Problem:
The lines to repeat are those below from the one containing "La dieta comportamentale dei politici" down to the one containing "LUGLIO 31, 2026", both included; reproduce them exactly and nothing else.

[Stored items from a collection]
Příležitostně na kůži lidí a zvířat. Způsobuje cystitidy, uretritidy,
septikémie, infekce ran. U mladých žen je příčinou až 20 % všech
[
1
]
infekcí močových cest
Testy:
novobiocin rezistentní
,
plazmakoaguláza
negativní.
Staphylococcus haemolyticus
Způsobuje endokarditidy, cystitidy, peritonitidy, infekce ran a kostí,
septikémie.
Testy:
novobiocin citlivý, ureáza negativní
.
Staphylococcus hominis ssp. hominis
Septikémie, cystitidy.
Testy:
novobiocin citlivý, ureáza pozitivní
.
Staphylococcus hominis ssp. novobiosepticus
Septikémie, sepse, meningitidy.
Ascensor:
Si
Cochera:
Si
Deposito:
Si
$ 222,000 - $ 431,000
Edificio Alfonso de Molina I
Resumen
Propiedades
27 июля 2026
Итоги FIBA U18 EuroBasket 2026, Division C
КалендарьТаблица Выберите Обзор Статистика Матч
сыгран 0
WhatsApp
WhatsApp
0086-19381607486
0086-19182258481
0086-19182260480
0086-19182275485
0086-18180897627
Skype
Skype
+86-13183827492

==

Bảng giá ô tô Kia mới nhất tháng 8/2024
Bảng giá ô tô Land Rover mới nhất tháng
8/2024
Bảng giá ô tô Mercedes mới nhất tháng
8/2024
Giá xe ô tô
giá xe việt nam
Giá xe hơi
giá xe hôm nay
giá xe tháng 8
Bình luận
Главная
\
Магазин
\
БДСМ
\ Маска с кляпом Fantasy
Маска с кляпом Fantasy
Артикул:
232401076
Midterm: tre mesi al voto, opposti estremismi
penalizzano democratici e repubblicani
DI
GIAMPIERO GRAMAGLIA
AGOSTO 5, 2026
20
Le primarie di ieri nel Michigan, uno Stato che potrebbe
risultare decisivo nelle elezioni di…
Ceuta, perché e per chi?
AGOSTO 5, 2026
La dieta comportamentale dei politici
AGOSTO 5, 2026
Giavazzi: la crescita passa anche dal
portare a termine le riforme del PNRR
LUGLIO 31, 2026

Task solution:
La dieta comportamentale dei politici
AGOSTO 5, 2026
Giavazzi: la crescita passa anche dal
portare a termine le riforme del PNRR
LUGLIO 31, 2026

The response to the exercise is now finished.